▶ **Data to process**
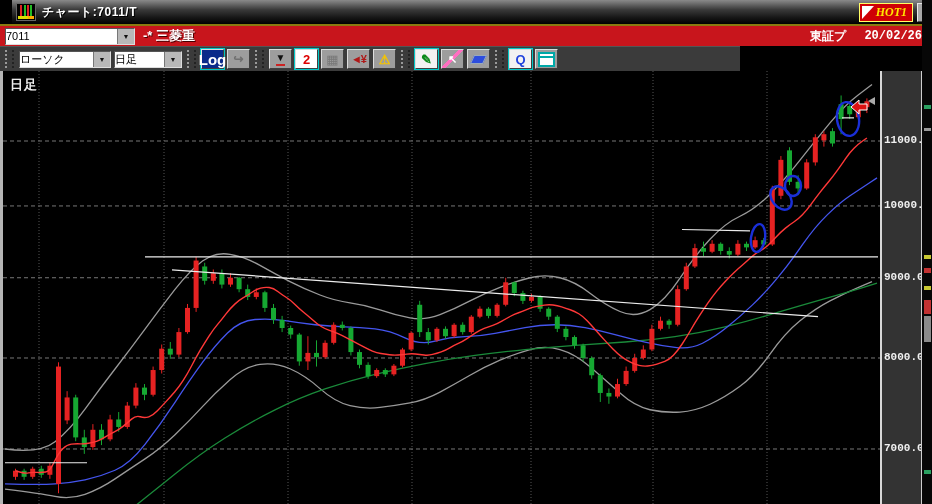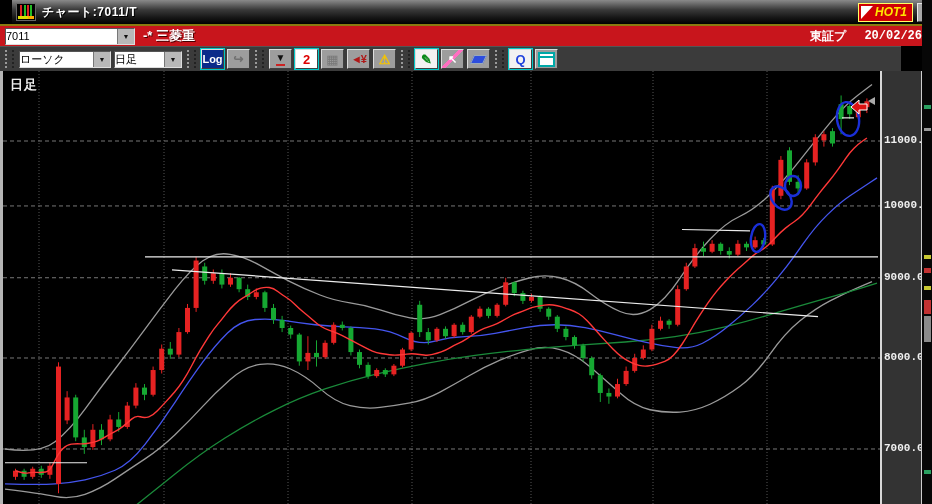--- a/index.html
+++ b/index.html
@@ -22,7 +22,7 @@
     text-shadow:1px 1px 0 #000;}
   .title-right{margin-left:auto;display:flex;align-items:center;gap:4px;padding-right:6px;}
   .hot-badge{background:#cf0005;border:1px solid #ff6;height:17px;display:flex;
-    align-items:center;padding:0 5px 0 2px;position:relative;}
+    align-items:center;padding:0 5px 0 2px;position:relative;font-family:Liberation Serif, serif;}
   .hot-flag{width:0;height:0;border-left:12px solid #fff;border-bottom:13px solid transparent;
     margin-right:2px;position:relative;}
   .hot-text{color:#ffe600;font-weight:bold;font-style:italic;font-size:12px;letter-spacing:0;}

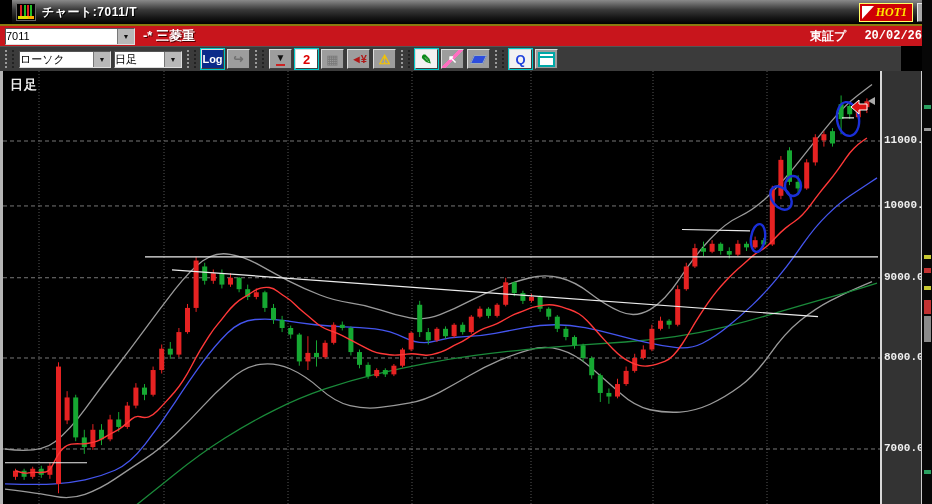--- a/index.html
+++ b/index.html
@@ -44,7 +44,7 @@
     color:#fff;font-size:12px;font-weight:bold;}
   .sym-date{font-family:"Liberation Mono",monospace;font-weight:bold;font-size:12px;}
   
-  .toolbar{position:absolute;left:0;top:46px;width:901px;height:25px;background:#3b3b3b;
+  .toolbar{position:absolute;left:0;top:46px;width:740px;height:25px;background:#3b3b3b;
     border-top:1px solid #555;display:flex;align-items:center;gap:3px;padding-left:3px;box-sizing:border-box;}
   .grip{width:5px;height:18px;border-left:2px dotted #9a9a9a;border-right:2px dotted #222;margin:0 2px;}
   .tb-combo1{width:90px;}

▶ **Work request**
Across the material above, count each line with the string "family" and state the number alone.

▶ **Result below**
2